▸ **Work task**
Match the string "Voltage" against each line below, and copy every line that matches.
Material for this task START
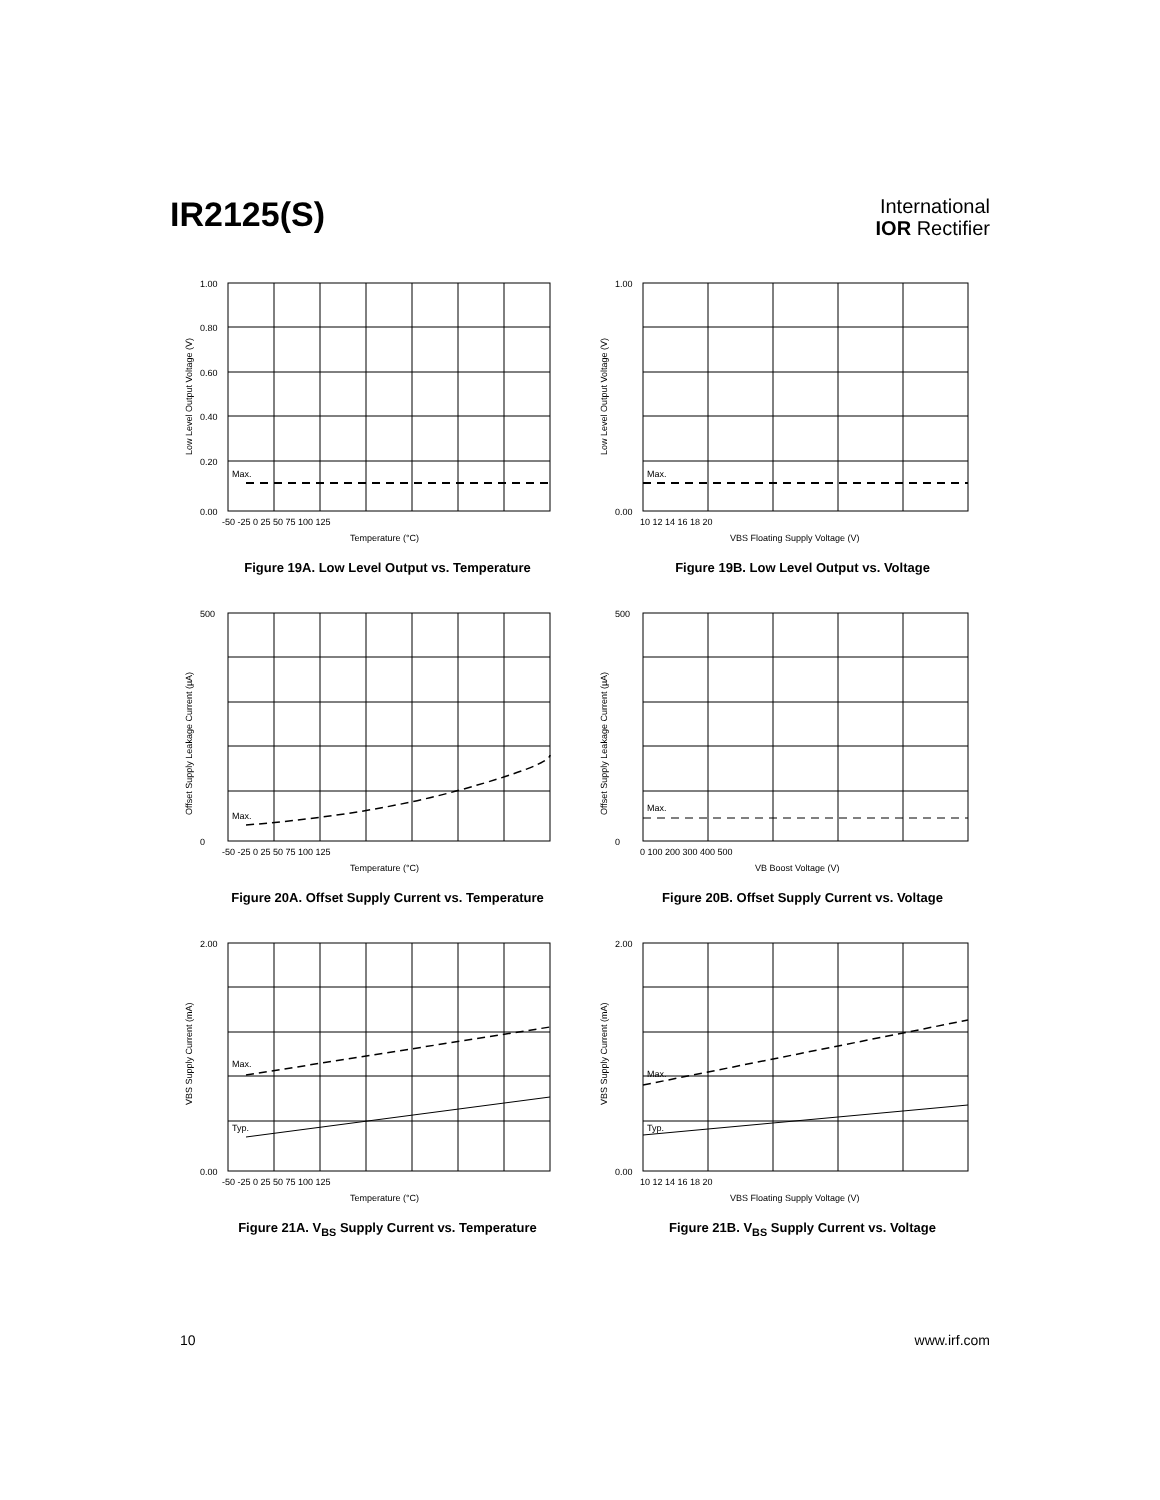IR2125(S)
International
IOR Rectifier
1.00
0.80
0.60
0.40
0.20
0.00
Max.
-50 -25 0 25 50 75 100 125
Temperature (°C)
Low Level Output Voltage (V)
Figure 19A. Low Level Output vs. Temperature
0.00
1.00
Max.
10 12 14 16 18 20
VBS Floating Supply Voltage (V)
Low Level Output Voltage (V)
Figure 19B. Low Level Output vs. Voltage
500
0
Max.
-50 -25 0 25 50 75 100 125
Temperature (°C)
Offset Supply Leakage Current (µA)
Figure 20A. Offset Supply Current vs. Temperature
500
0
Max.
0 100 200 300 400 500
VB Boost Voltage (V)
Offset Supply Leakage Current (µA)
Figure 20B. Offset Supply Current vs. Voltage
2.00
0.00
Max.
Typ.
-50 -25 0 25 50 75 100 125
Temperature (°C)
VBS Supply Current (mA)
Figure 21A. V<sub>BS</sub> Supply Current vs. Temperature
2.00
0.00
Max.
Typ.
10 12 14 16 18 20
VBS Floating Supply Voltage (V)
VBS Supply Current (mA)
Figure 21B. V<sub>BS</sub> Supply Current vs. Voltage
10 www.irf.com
Material for this task END
▸ **Exercise output**
Low Level Output Voltage (V)
VBS Floating Supply Voltage (V)
Low Level Output Voltage (V)
Figure 19B. Low Level Output vs. Voltage
VB Boost Voltage (V)
Figure 20B. Offset Supply Current vs. Voltage
VBS Floating Supply Voltage (V)
Figure 21B. V<sub>BS</sub> Supply Current vs. Voltage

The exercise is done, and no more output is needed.